Start of INPUT FOR THIS TASK
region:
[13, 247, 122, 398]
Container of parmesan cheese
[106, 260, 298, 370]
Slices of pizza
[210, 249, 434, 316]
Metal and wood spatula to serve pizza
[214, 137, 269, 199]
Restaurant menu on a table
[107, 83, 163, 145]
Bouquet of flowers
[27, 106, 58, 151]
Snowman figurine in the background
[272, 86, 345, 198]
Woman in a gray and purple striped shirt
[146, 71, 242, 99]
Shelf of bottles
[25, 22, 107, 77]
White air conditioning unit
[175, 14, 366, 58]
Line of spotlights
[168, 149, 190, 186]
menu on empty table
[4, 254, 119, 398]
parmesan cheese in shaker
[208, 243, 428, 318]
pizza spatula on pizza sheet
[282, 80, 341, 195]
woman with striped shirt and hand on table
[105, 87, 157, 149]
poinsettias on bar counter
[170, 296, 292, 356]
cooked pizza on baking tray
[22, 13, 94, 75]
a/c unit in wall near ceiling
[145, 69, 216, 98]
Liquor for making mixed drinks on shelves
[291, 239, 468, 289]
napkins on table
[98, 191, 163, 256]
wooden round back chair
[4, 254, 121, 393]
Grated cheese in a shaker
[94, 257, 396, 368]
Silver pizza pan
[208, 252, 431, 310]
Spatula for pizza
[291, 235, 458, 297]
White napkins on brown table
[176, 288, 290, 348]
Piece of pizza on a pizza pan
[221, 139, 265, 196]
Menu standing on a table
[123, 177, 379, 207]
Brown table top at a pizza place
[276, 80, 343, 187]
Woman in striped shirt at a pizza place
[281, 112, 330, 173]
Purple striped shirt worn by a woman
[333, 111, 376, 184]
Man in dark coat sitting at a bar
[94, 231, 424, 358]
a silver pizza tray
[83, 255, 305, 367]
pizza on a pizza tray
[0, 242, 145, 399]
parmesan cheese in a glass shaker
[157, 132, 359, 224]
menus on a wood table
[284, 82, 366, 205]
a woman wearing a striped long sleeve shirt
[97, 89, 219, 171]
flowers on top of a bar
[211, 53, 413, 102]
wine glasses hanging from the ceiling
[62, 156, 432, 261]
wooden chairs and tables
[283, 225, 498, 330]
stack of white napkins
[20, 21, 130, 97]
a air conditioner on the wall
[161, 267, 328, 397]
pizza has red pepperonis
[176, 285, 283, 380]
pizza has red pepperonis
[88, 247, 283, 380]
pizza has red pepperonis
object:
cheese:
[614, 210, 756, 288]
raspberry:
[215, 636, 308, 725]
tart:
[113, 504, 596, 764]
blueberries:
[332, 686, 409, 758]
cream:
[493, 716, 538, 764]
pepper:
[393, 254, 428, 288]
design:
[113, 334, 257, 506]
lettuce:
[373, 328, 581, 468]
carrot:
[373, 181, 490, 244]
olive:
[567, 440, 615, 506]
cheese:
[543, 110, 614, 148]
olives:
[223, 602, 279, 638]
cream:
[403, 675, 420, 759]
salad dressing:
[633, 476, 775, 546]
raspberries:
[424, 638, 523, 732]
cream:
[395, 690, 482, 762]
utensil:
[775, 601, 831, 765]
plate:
End of INPUT FOR THIS TASK
#### WORK TO COMPLETE
Reproduce all of the records above verbatim, line for line, without any change.

#### REPLY TO THE EXERCISE
region:
[13, 247, 122, 398]
Container of parmesan cheese
[106, 260, 298, 370]
Slices of pizza
[210, 249, 434, 316]
Metal and wood spatula to serve pizza
[214, 137, 269, 199]
Restaurant menu on a table
[107, 83, 163, 145]
Bouquet of flowers
[27, 106, 58, 151]
Snowman figurine in the background
[272, 86, 345, 198]
Woman in a gray and purple striped shirt
[146, 71, 242, 99]
Shelf of bottles
[25, 22, 107, 77]
White air conditioning unit
[175, 14, 366, 58]
Line of spotlights
[168, 149, 190, 186]
menu on empty table
[4, 254, 119, 398]
parmesan cheese in shaker
[208, 243, 428, 318]
pizza spatula on pizza sheet
[282, 80, 341, 195]
woman with striped shirt and hand on table
[105, 87, 157, 149]
poinsettias on bar counter
[170, 296, 292, 356]
cooked pizza on baking tray
[22, 13, 94, 75]
a/c unit in wall near ceiling
[145, 69, 216, 98]
Liquor for making mixed drinks on shelves
[291, 239, 468, 289]
napkins on table
[98, 191, 163, 256]
wooden round back chair
[4, 254, 121, 393]
Grated cheese in a shaker
[94, 257, 396, 368]
Silver pizza pan
[208, 252, 431, 310]
Spatula for pizza
[291, 235, 458, 297]
White napkins on brown table
[176, 288, 290, 348]
Piece of pizza on a pizza pan
[221, 139, 265, 196]
Menu standing on a table
[123, 177, 379, 207]
Brown table top at a pizza place
[276, 80, 343, 187]
Woman in striped shirt at a pizza place
[281, 112, 330, 173]
Purple striped shirt worn by a woman
[333, 111, 376, 184]
Man in dark coat sitting at a bar
[94, 231, 424, 358]
a silver pizza tray
[83, 255, 305, 367]
pizza on a pizza tray
[0, 242, 145, 399]
parmesan cheese in a glass shaker
[157, 132, 359, 224]
menus on a wood table
[284, 82, 366, 205]
a woman wearing a striped long sleeve shirt
[97, 89, 219, 171]
flowers on top of a bar
[211, 53, 413, 102]
wine glasses hanging from the ceiling
[62, 156, 432, 261]
wooden chairs and tables
[283, 225, 498, 330]
stack of white napkins
[20, 21, 130, 97]
a air conditioner on the wall
[161, 267, 328, 397]
pizza has red pepperonis
[176, 285, 283, 380]
pizza has red pepperonis
[88, 247, 283, 380]
pizza has red pepperonis
object:
cheese:
[614, 210, 756, 288]
raspberry:
[215, 636, 308, 725]
tart:
[113, 504, 596, 764]
blueberries:
[332, 686, 409, 758]
cream:
[493, 716, 538, 764]
pepper:
[393, 254, 428, 288]
design:
[113, 334, 257, 506]
lettuce:
[373, 328, 581, 468]
carrot:
[373, 181, 490, 244]
olive:
[567, 440, 615, 506]
cheese:
[543, 110, 614, 148]
olives:
[223, 602, 279, 638]
cream:
[403, 675, 420, 759]
salad dressing:
[633, 476, 775, 546]
raspberries:
[424, 638, 523, 732]
cream:
[395, 690, 482, 762]
utensil:
[775, 601, 831, 765]
plate:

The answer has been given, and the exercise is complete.